Turkey’s President Recep Tayyip Erdogan says "some people" are paying "serious money" to bury the issue of the murder of Saudi dissident journalist Jamal Khashoggi.
Khashoggi, a former advocate of the Saudi royal court who later became a critic of Saudi Crown Prince Mohammed bin Salman, was killed and his body dismembered by a Saudi hit squad after being lured into the Saudi consulate in Istanbul on October 2, 2018.
Turkish officials were the first to report the killing of Khashoggi. They have pressed the kingdom for information on his dismembered body’s whereabouts.
Speaking to reporters after the G20 summit in Japan, Erdogan said bin Salman must uncover the killers of Khashoggi, noting that some aspects of the murder were still being hidden.
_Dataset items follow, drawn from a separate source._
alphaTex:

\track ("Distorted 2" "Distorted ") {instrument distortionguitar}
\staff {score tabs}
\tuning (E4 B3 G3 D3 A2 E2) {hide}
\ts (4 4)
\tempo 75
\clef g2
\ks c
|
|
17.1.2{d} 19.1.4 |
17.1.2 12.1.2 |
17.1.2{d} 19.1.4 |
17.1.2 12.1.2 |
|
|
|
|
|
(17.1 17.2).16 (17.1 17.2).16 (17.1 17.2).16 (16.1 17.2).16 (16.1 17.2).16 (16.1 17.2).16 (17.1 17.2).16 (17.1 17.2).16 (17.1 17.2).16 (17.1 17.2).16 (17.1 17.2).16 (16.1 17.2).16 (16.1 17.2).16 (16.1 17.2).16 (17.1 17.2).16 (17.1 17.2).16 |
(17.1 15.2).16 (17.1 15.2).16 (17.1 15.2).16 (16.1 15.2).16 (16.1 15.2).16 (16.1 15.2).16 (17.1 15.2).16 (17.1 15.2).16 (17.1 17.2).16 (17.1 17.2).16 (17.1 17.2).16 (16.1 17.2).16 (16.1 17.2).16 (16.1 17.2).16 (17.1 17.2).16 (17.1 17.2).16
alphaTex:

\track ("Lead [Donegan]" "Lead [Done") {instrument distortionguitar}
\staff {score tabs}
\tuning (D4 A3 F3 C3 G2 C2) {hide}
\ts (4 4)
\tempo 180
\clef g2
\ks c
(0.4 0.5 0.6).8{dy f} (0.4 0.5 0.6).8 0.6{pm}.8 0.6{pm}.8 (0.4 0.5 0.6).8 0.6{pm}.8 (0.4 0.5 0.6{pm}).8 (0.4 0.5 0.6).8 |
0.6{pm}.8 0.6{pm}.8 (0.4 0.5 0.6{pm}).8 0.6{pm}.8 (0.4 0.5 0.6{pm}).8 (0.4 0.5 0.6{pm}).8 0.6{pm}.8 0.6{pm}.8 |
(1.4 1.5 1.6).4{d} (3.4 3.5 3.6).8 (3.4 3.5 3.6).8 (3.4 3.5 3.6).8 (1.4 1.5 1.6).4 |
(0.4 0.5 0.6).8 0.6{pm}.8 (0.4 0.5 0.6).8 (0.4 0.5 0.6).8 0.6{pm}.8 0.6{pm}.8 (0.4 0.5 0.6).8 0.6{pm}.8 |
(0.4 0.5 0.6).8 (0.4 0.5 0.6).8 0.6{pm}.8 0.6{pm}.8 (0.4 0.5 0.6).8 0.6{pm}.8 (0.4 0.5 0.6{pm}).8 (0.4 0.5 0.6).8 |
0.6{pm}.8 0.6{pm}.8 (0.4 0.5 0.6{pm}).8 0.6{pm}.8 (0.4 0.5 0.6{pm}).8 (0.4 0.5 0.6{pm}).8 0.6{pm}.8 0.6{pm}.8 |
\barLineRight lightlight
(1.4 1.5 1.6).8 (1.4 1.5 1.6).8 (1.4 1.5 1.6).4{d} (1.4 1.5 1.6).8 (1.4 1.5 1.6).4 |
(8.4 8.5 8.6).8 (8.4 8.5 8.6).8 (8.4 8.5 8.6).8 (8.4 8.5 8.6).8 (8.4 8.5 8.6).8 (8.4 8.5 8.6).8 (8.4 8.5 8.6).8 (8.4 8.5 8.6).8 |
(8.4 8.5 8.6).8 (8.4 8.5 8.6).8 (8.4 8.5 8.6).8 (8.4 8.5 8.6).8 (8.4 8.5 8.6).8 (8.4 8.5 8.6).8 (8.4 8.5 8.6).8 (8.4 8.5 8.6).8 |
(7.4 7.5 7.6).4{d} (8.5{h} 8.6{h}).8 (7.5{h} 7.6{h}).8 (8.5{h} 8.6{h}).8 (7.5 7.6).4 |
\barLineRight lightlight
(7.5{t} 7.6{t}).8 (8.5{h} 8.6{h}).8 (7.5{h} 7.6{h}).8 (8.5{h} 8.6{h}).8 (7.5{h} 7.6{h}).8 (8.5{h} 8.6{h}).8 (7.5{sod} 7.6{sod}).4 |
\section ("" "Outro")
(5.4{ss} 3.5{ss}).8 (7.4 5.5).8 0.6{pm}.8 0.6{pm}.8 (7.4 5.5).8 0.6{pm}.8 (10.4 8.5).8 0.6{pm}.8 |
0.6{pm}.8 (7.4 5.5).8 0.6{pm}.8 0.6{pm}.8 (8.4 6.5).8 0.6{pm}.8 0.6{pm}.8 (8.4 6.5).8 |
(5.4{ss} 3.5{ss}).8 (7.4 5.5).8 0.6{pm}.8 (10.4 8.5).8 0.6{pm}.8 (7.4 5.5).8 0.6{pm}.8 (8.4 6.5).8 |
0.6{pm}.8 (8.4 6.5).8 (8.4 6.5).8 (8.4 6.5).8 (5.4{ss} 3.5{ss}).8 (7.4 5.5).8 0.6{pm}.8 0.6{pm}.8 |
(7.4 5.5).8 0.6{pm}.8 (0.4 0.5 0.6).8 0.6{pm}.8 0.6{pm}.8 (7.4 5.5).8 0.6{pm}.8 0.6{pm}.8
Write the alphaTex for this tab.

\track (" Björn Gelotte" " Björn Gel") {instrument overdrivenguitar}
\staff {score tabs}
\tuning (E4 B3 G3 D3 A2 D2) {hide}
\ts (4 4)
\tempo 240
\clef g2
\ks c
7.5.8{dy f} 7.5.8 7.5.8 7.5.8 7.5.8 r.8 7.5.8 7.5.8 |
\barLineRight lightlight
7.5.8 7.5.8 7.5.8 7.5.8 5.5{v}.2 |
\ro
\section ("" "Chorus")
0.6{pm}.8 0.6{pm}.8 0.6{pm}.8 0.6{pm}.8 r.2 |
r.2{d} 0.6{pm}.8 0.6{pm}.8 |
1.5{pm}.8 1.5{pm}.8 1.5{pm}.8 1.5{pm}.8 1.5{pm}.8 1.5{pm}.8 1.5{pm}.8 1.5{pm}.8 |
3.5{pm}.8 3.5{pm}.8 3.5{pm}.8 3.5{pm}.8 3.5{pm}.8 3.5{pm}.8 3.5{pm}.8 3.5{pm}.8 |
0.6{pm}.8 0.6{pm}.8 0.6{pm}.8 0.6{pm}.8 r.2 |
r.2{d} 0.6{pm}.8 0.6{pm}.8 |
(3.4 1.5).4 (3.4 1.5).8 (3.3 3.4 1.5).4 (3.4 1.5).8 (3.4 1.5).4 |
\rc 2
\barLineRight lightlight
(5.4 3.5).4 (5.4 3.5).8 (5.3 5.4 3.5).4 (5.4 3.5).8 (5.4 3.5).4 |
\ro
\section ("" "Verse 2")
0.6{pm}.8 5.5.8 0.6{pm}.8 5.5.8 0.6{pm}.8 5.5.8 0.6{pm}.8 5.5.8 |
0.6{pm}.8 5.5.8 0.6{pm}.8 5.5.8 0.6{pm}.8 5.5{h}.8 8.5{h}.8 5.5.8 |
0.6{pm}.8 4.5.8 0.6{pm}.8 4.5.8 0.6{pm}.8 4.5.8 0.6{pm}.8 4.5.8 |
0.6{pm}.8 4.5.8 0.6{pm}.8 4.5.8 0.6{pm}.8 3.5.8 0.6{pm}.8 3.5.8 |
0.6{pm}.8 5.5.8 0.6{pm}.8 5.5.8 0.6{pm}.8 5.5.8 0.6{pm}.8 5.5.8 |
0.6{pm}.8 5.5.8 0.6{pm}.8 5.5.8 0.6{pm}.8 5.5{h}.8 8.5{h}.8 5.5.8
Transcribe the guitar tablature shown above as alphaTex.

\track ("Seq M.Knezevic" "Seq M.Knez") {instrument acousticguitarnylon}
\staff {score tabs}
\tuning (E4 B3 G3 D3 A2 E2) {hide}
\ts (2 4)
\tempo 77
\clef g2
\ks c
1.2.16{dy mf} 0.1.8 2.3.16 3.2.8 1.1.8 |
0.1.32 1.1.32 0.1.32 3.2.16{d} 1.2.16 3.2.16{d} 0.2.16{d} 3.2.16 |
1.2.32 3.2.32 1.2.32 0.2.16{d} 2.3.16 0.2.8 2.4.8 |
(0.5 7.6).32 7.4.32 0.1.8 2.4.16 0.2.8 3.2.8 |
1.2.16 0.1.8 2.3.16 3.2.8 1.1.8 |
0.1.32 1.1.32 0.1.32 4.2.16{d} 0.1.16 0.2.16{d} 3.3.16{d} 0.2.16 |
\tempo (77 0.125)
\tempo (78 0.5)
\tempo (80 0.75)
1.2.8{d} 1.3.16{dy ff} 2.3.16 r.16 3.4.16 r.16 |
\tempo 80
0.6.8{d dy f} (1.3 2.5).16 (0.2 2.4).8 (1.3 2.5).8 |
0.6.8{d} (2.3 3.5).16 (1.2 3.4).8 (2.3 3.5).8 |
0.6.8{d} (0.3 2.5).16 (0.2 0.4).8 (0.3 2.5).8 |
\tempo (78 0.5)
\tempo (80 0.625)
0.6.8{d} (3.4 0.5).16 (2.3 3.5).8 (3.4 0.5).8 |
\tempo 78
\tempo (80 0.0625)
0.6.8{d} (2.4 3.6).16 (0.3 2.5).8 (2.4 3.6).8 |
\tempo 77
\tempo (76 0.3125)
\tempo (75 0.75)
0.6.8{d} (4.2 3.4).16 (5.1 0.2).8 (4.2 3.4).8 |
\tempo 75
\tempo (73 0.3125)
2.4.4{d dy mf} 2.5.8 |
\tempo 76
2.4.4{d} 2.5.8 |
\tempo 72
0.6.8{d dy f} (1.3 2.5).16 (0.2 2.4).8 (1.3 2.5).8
The Washington Post, for which Khashoggi was a columnist, said last November the CIA had concluded that bin Salman personally ordered his killing.
Riyadh has spurned all the allegations linking the killing to the crown prince and instead claimed that the murder had been carried out by a “rogue” group.
US plan for Middle East
Erdogan also said it was “never possible” for Turkey to positively consider the $50 billion US “peace" plan for the Middle East.
Last week, the US outlined the "economic" part of its plan for the Middle East. Critics say Washington is offering financial rewards for Palestinians to accept the Israeli occupation.
Erdogan also said the presidents of Iran, Russia and Turkey would hold a summit this month to discuss developments in Syria.
Turkey to get S-400 systems within 10 days
Turkish media on Sunday quoted Erdogan as saying that the Russian S-400 missile defense systems would be delivered within 10 days, a day after he said the US did not plan to impose sanctions on Ankara over the deal.
Turkey and the United States have been at loggerheads for months over Ankara’s purchase order for the S-400s, which the US claims are incompatible with NATO systems and the Lockheed Martin Corp’s F-35 stealth fighters.
Washington has given Ankara until the end of July to cancel its purchase of the Russian missile defense systems or see another deal — for the purchase of F-35s from the US — canceled.
It has also formally begun the process of expelling Turkey from the F-35 program, halting the training of Turkish pilots in the US.
But, Erdogan said on Saturday the US president had personally told him that there would be no US sanctions on Turkey over the S-400 purchase.
"Within 10 days, maybe within one week, the first shipment will have arrived. I told Trump this openly," the Hurriyet newspaper cited Erdogan as saying after a meeting with his US counterpart Donald Trump.